Launched by U.S. environmental group 350.org, and patterned after anti-apartheid efforts, the divestment movement has become a force on North American campuses and among church leaders. Its impact has been seen as largely political as it sought to create opposition to the fossil fuel industry and support for investment in clean technology firms.
But the movement has grown into something much larger and more threatening to producers, as pension fund managers and other institutional investors are now questioning the long-term returns offered by coal and oil companies.
In a report released in New York this week, U.S.-based Arabella Advisors – which tracks institutional money managers – said some 436 institutions in 43 countries representing $2.6-trillion (U.S.) in assets have committed to divest from fossil fuel companies. That’s up from 181 institutions representing just $50-billion in assets who had made that commitment last year.
“We’re seeing more and more mainstream institutions citing climate risk as a factor” in investment decisions, said Arabella manager Ryan Strode. Those include the University of California endowment fund and the state’s employee pension funds. Earlier this month, the chief investment officer for the University of California system announced it had sold $200-million in holdings in coal and oil sands companies, citing increasing risk from regulation and, in the case of coal, declining demand.

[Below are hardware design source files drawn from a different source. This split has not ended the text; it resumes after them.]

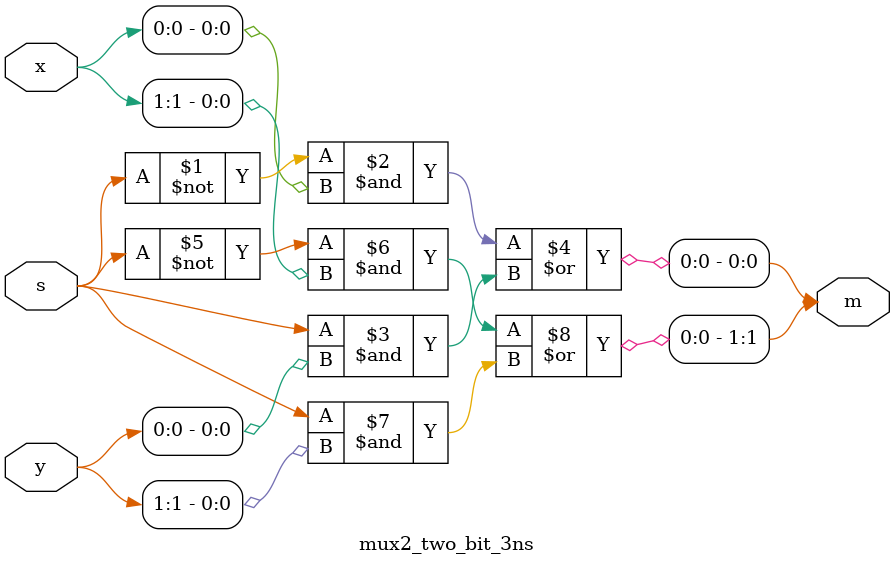
<source format=v>
module mux2_two_bit_3ns(
    input [1:0] x,
    input [1:0] y,
    input s,
    output [1:0] m
    );
    assign #3 m[0] = (~s & x[0]) | (s & y[0]); 
    assign #3 m[1] = (~s & x[1]) | (s & y[1]); 

endmodule

</source>
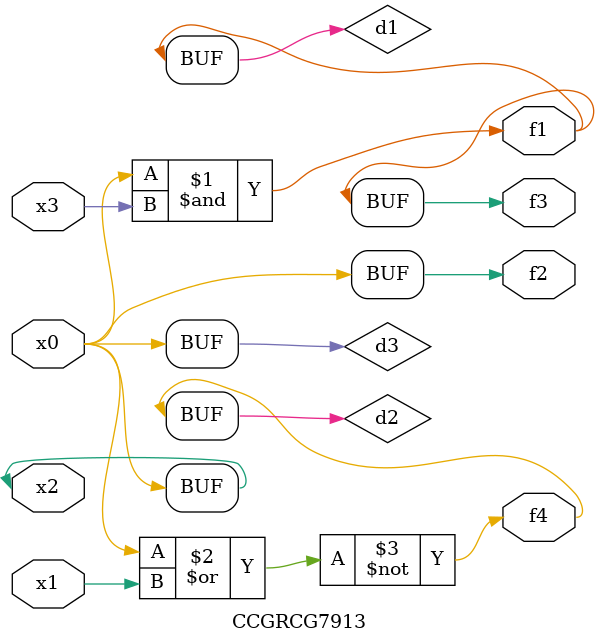
<source format=v>
module CCGRCG7913(
	input x0, x1, x2, x3,
	output f1, f2, f3, f4
);

	wire d1, d2, d3;

	and (d1, x2, x3);
	nor (d2, x0, x1);
	buf (d3, x0, x2);
	assign f1 = d1;
	assign f2 = d3;
	assign f3 = d1;
	assign f4 = d2;
endmodule

</source>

Pension adviser Keith Ambachtsheer hosted a discussion on carbon risk with some key institutional investors in Toronto this week. He said pension managers are increasingly determined to break out of short-term thinking and anticipate longer-term risks.

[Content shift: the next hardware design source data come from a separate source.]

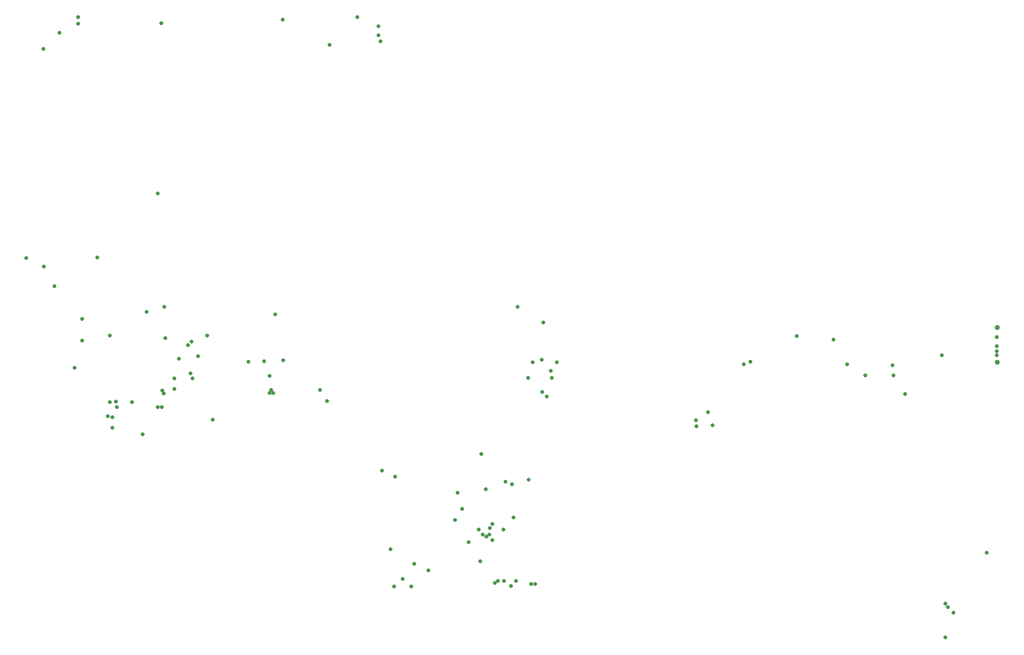
<source format=gbr>
G04 EAGLE Gerber RS-274X export*
G75*
%MOMM*%
%FSLAX34Y34*%
%LPD*%
%INSoldermask Bottom*%
%IPPOS*%
%AMOC8*
5,1,8,0,0,1.08239X$1,22.5*%
G01*
G04 Define Apertures*
%ADD10C,0.853200*%
%ADD11C,0.655600*%
D10*
X800970Y-31900D03*
X800970Y25900D03*
D11*
X-238760Y517525D03*
X-238760Y532765D03*
X-742950Y536575D03*
X-742950Y547370D03*
X-736600Y40640D03*
X-736600Y3810D03*
X-541655Y-22225D03*
X13335Y-58420D03*
X52705Y-58420D03*
X323215Y-138430D03*
X315595Y-116205D03*
X36830Y-82550D03*
X-829945Y142875D03*
X-782955Y95885D03*
X-652145Y-99060D03*
X-554355Y-50800D03*
X-581660Y-76835D03*
X646430Y-85725D03*
X800100Y-20320D03*
X624840Y-37465D03*
X800100Y-5080D03*
X626745Y-53975D03*
X800100Y-13970D03*
X708025Y-20320D03*
X800100Y10160D03*
X579755Y-53975D03*
X-324485Y-97155D03*
X-421640Y-83820D03*
X-608965Y-107950D03*
X548640Y-35560D03*
X-336550Y-78740D03*
X-418465Y-78740D03*
X-602615Y-107950D03*
X295910Y-139700D03*
X294640Y-129540D03*
X-689610Y-99060D03*
X-551180Y-59690D03*
X-27940Y-400050D03*
X-398780Y-29210D03*
X-421640Y-55245D03*
X-801370Y494665D03*
X-774700Y521335D03*
X-526415Y12700D03*
X-412115Y48260D03*
X-689610Y12700D03*
X-800735Y128905D03*
X-43180Y-403225D03*
X-232410Y-213995D03*
X-430530Y-30480D03*
X-598805Y-85090D03*
X-457200Y-31115D03*
X-320675Y501015D03*
X-274320Y547370D03*
X-234950Y507365D03*
X-748665Y-41275D03*
X-685165Y-124460D03*
X-685165Y-142240D03*
X-415290Y-83820D03*
X-679450Y-98425D03*
X38735Y34925D03*
X-15875Y-408305D03*
X-516890Y-128905D03*
X-608965Y251460D03*
X-603250Y537845D03*
X-634365Y-153035D03*
X-217805Y-346710D03*
X-601345Y-79375D03*
X-581025Y-59055D03*
X-710565Y143510D03*
X-399415Y543560D03*
X-598170Y60960D03*
X-4445Y60960D03*
X-552450Y2540D03*
X44450Y-90170D03*
X-558800Y-3810D03*
X-210185Y-224155D03*
X718185Y-443865D03*
X727710Y-453390D03*
X464185Y11430D03*
X35560Y-27940D03*
X-628015Y52705D03*
X713740Y-494665D03*
X713740Y-438150D03*
X783590Y-352425D03*
X-596265Y8255D03*
X51435Y-46355D03*
X526415Y5715D03*
X-7620Y-400050D03*
X-574040Y-26670D03*
X-692785Y-122555D03*
X-678180Y-107950D03*
X-212090Y-408940D03*
X-183515Y-408940D03*
X-38100Y-400050D03*
X-67310Y-367030D03*
X-105410Y-251460D03*
X-97790Y-278765D03*
X-109855Y-297180D03*
X-58420Y-245745D03*
X-24765Y-233045D03*
X-65405Y-186055D03*
X-13970Y-237490D03*
X-11430Y-292735D03*
X-86995Y-334645D03*
X-62865Y-321945D03*
X-69850Y-313055D03*
X13970Y-229870D03*
X24765Y-405130D03*
X-198120Y-396240D03*
X18415Y-405130D03*
X-154940Y-382270D03*
X-178435Y-370840D03*
X375285Y-35560D03*
X386080Y-31115D03*
X-57150Y-325120D03*
X-51435Y-310515D03*
X-52070Y-321945D03*
X-46990Y-304165D03*
X-46990Y-331470D03*
X-28575Y-313055D03*
X20955Y-32385D03*
X61595Y-32385D03*
M02*

</source>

“As soon as you start articulating what you’re doing as being a long-horizon investor, then climate change immediately kicks in as an issue,” Mr. Ambachtsheer said. “Then you get into a different mode. Rather than it being an ethical thing, it now becomes a question of long-term income streams and cash flows. And if you put a $50 [per tonne] price on carbon, there are a whole bunch of cash flows that just stop.”

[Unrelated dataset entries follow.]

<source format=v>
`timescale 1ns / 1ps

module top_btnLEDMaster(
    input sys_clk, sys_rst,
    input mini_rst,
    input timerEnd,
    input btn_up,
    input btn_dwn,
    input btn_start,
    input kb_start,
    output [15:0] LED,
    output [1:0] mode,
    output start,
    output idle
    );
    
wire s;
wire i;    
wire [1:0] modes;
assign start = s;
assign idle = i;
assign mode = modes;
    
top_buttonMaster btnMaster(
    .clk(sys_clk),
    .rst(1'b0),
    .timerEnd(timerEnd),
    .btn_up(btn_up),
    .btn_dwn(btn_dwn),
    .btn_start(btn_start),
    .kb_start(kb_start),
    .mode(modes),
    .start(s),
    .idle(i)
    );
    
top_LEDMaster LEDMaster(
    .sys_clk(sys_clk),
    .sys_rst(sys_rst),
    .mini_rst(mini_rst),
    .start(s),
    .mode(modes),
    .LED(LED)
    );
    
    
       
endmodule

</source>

Jane Ambachtsheer – Keith’s daughter – is global head for responsible investing at Mercer LLC, a financial services company which released a report this summer on managing carbon risk in long-term investment. Mercer forecast which industries would win and which would lose under aggressive climate policies, and found coal and oil companies would see significant reductions in their annual rates of return over the long term.